Information shown
----------

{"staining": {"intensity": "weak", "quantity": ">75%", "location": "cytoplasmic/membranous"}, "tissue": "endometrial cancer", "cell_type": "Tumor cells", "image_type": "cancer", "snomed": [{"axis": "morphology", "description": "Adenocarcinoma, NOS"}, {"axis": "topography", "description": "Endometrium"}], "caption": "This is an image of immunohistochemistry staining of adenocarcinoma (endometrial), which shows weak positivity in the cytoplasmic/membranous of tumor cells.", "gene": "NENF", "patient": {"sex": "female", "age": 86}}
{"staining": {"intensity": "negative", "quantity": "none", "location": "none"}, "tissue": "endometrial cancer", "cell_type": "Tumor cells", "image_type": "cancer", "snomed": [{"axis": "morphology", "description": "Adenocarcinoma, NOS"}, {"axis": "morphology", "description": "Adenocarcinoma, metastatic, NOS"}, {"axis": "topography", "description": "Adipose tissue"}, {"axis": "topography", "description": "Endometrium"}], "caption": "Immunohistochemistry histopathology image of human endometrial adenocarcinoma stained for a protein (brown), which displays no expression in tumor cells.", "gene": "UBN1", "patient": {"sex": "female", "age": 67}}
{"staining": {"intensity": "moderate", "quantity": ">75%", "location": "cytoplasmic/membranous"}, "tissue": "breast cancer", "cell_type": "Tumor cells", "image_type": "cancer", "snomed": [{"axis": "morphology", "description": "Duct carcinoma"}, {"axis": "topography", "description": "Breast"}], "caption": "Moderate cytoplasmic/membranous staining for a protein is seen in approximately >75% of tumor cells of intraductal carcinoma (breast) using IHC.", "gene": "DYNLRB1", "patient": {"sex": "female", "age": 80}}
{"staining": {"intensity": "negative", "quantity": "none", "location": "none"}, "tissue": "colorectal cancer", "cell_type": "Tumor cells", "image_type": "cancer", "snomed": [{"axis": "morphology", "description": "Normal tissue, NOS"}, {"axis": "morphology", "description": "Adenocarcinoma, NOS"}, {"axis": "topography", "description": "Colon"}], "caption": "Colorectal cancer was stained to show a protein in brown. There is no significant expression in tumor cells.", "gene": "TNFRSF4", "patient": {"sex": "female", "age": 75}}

----------

Assignment
Which lines in the data above hold the string "cytoplasmic"? Return each of them.

Written solution
{"staining": {"intensity": "weak", "quantity": ">75%", "location": "cytoplasmic/membranous"}, "tissue": "endometrial cancer", "cell_type": "Tumor cells", "image_type": "cancer", "snomed": [{"axis": "morphology", "description": "Adenocarcinoma, NOS"}, {"axis": "topography", "description": "Endometrium"}], "caption": "This is an image of immunohistochemistry staining of adenocarcinoma (endometrial), which shows weak positivity in the cytoplasmic/membranous of tumor cells.", "gene": "NENF", "patient": {"sex": "female", "age": 86}}
{"staining": {"intensity": "moderate", "quantity": ">75%", "location": "cytoplasmic/membranous"}, "tissue": "breast cancer", "cell_type": "Tumor cells", "image_type": "cancer", "snomed": [{"axis": "morphology", "description": "Duct carcinoma"}, {"axis": "topography", "description": "Breast"}], "caption": "Moderate cytoplasmic/membranous staining for a protein is seen in approximately >75% of tumor cells of intraductal carcinoma (breast) using IHC.", "gene": "DYNLRB1", "patient": {"sex": "female", "age": 80}}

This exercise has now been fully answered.